What to work on
Reproduce every line of text in the data word for word, leaving the pictures out of your answer.
### Extracted data
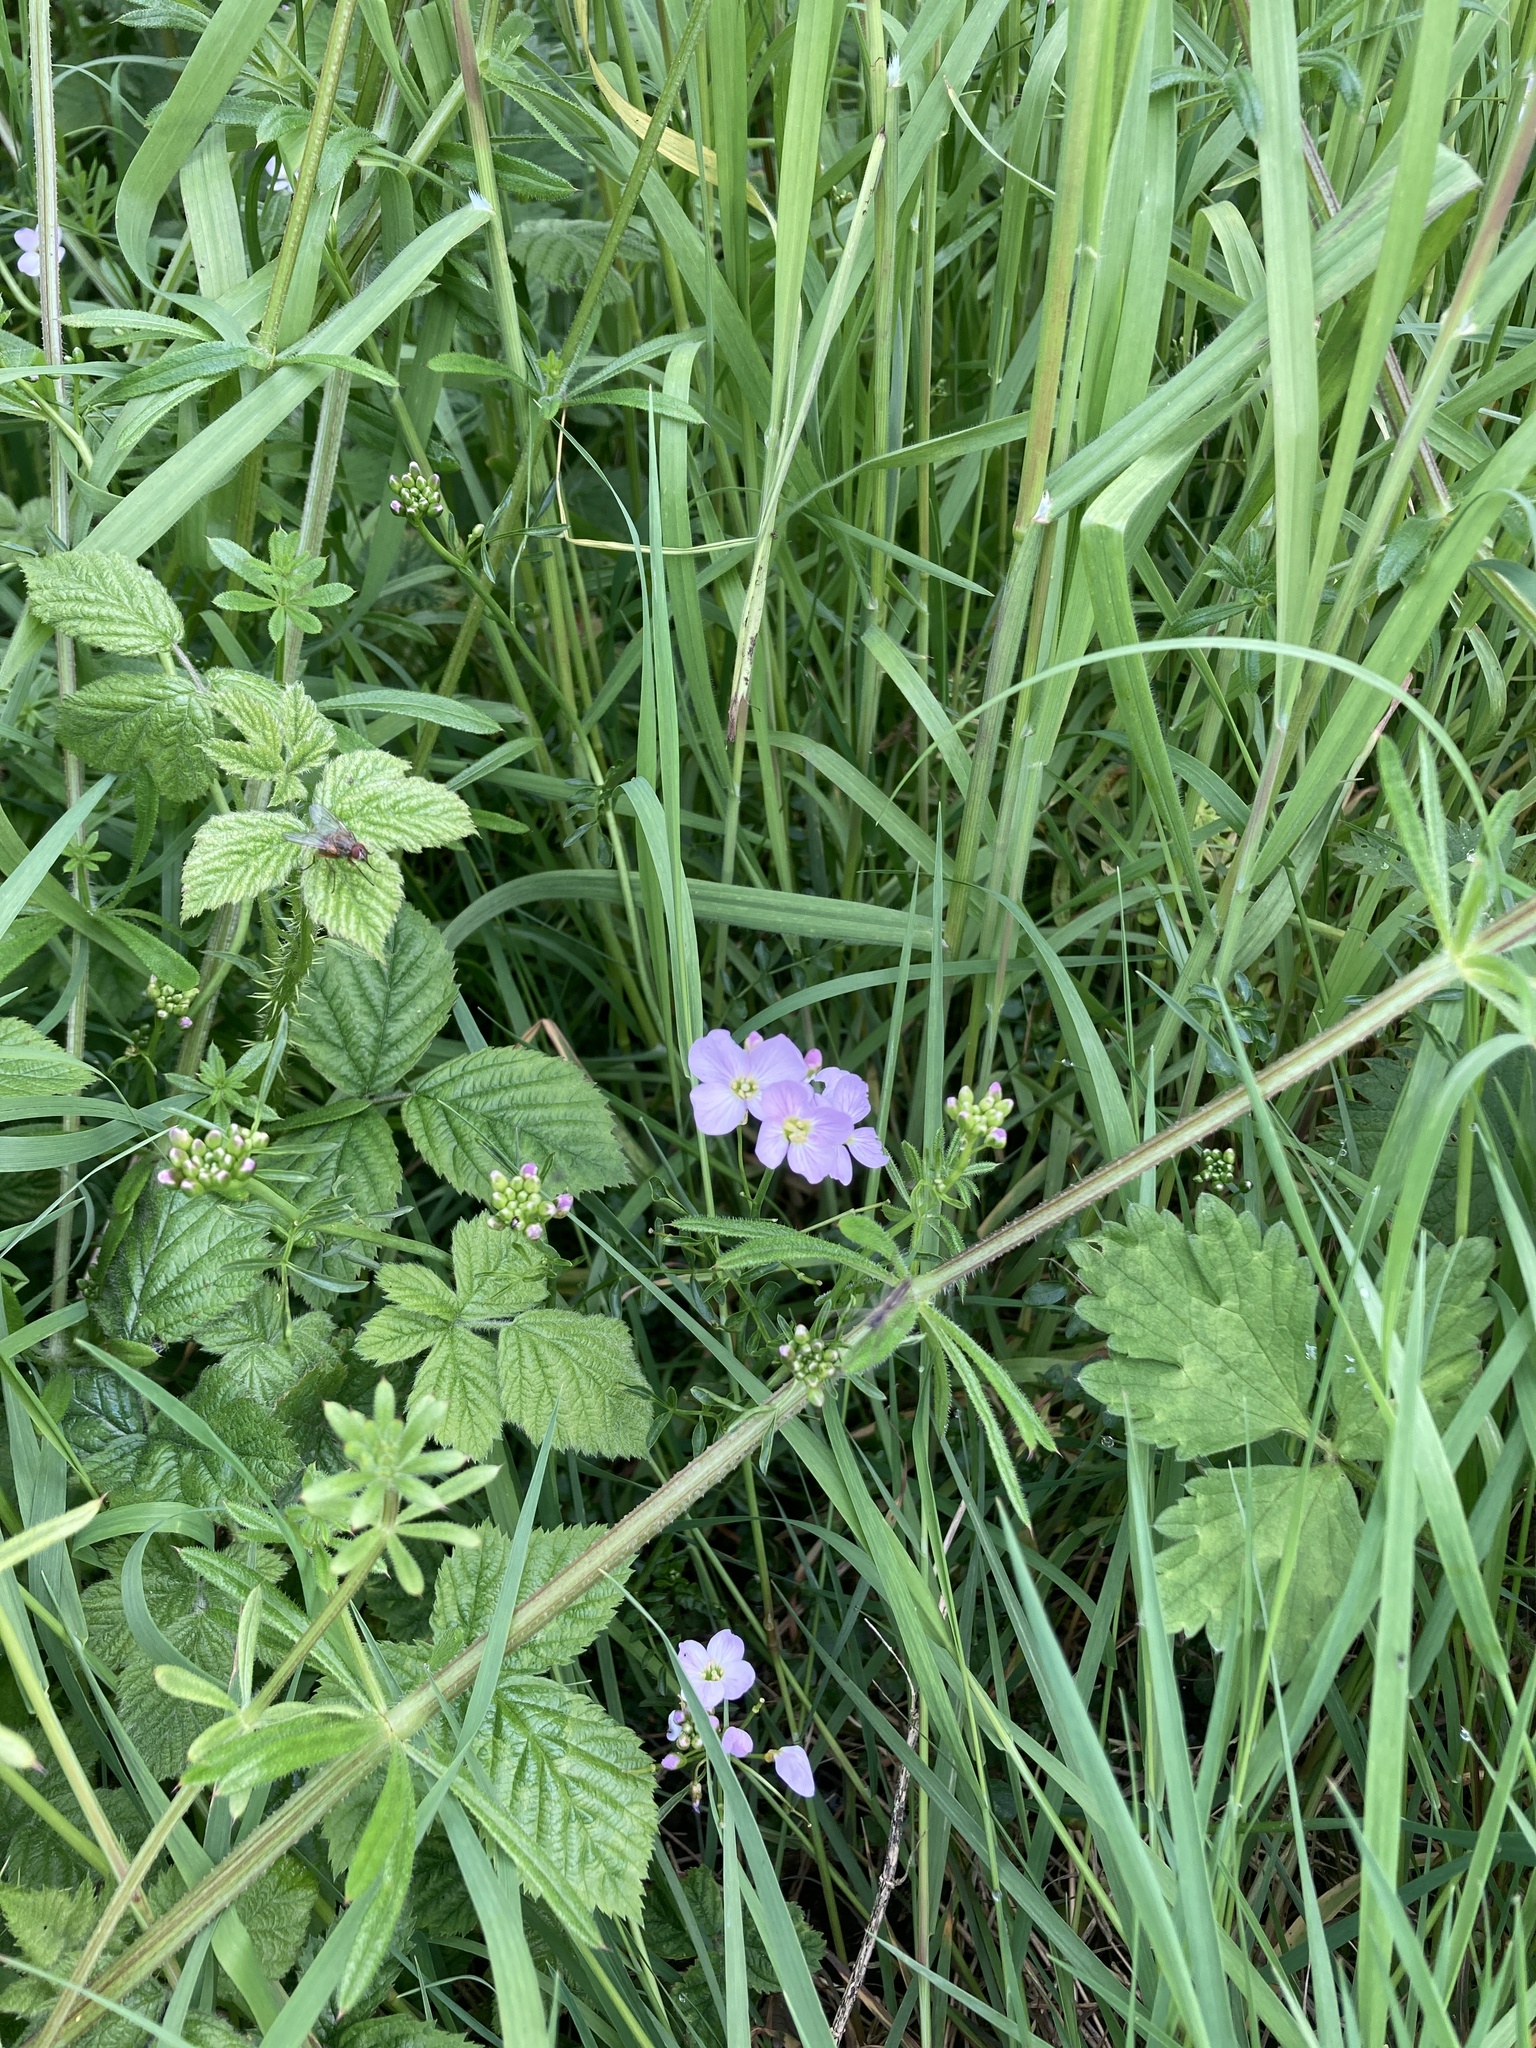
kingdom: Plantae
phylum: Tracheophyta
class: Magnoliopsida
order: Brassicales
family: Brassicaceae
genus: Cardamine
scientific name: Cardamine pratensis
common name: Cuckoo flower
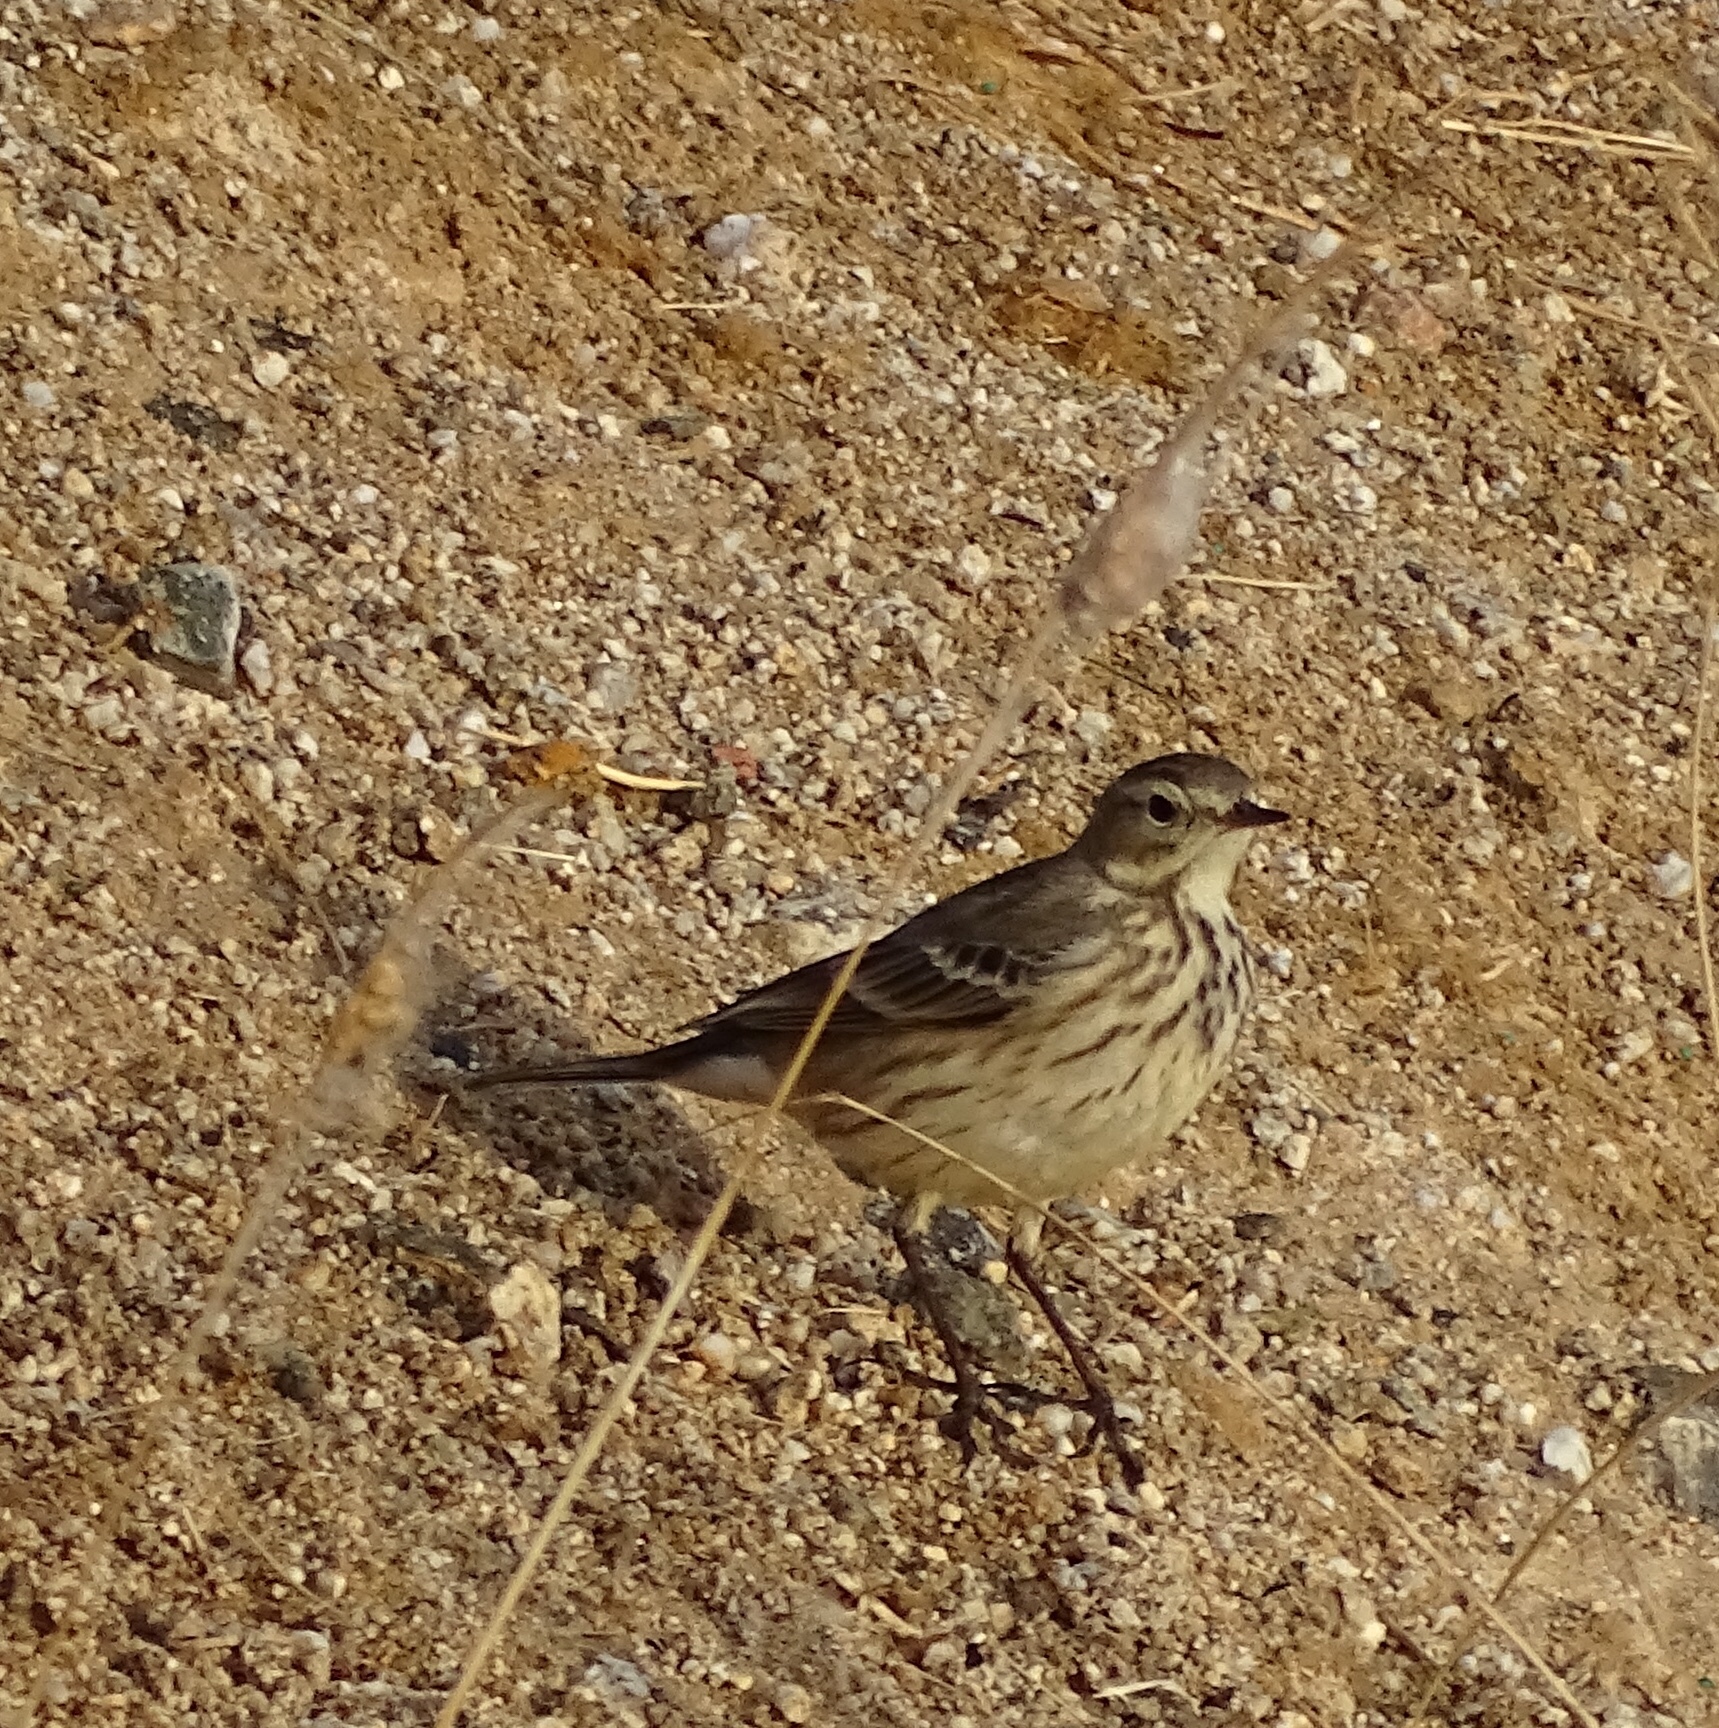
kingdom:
######
Correct answer
kingdom: Plantae
phylum: Tracheophyta
class: Magnoliopsida
order: Brassicales
family: Brassicaceae
genus: Cardamine
scientific name: Cardamine pratensis
common name: Cuckoo flower
kingdom:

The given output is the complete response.